REQUIREMENTS: Gather every line in the rows below that contains the string "electricbassfinger", and copy each of those lines in full.

Begin EXERCISE INPUTS

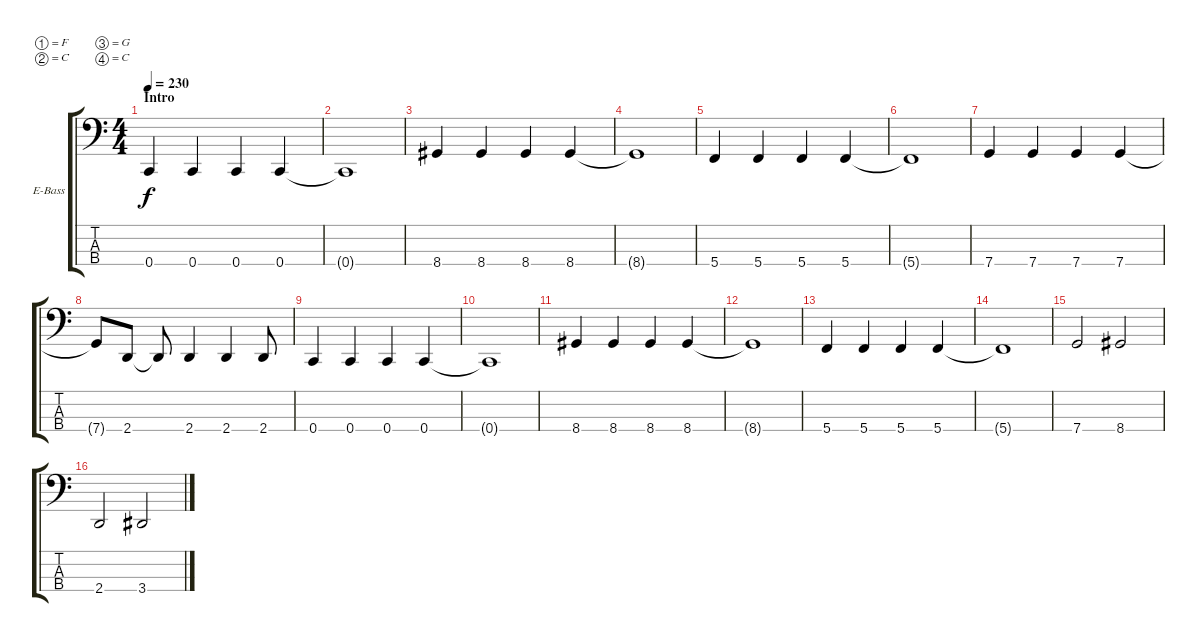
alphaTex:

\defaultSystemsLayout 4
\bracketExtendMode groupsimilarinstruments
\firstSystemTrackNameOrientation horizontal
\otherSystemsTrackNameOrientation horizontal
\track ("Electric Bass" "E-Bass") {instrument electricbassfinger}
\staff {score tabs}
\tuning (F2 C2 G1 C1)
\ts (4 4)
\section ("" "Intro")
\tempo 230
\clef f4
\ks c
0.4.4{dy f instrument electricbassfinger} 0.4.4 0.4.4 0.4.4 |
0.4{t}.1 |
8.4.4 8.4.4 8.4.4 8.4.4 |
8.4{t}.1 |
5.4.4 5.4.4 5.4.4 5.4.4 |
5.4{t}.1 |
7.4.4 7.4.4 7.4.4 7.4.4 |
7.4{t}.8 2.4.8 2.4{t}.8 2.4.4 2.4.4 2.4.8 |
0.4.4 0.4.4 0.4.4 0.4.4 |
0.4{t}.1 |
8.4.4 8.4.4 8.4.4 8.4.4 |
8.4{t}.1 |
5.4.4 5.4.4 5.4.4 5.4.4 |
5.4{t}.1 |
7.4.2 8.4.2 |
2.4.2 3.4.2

End EXERCISE INPUTS
Begin EXERCISE INPUTS

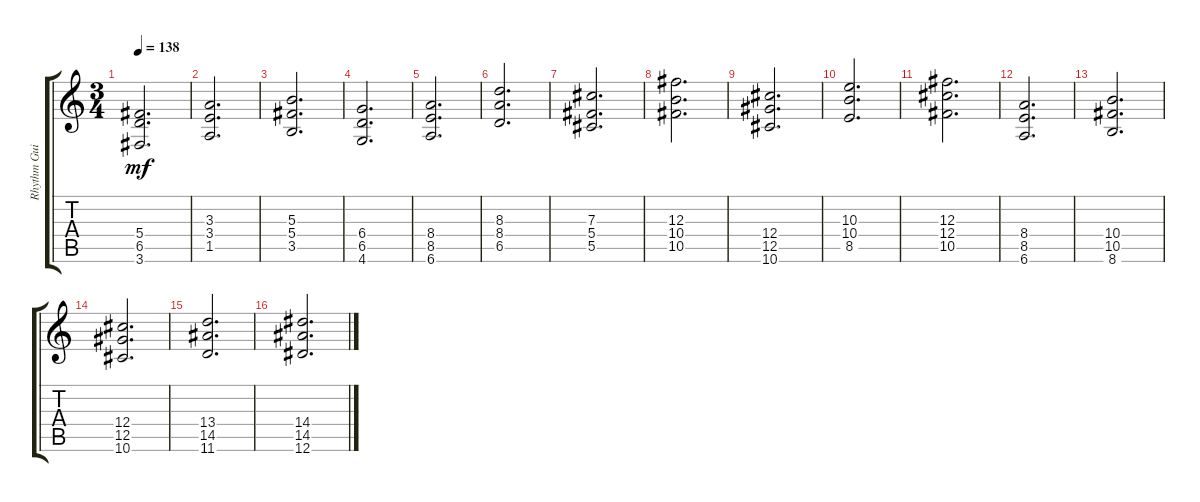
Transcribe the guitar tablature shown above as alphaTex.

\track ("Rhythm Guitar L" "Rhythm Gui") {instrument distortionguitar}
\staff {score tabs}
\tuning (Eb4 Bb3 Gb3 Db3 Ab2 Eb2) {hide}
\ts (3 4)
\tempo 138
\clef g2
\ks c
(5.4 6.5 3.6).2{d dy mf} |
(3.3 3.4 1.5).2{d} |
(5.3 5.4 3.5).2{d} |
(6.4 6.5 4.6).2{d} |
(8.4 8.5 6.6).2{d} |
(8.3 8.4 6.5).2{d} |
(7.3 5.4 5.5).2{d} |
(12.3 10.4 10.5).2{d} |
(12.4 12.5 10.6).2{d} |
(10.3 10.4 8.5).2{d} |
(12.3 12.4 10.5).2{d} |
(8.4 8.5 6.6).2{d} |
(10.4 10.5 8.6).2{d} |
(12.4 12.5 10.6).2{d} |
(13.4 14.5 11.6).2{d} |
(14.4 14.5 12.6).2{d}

End EXERCISE INPUTS

EXERCISE RESULT:
\track ("Electric Bass" "E-Bass") {instrument electricbassfinger}
0.4.4{dy f instrument electricbassfinger} 0.4.4 0.4.4 0.4.4 |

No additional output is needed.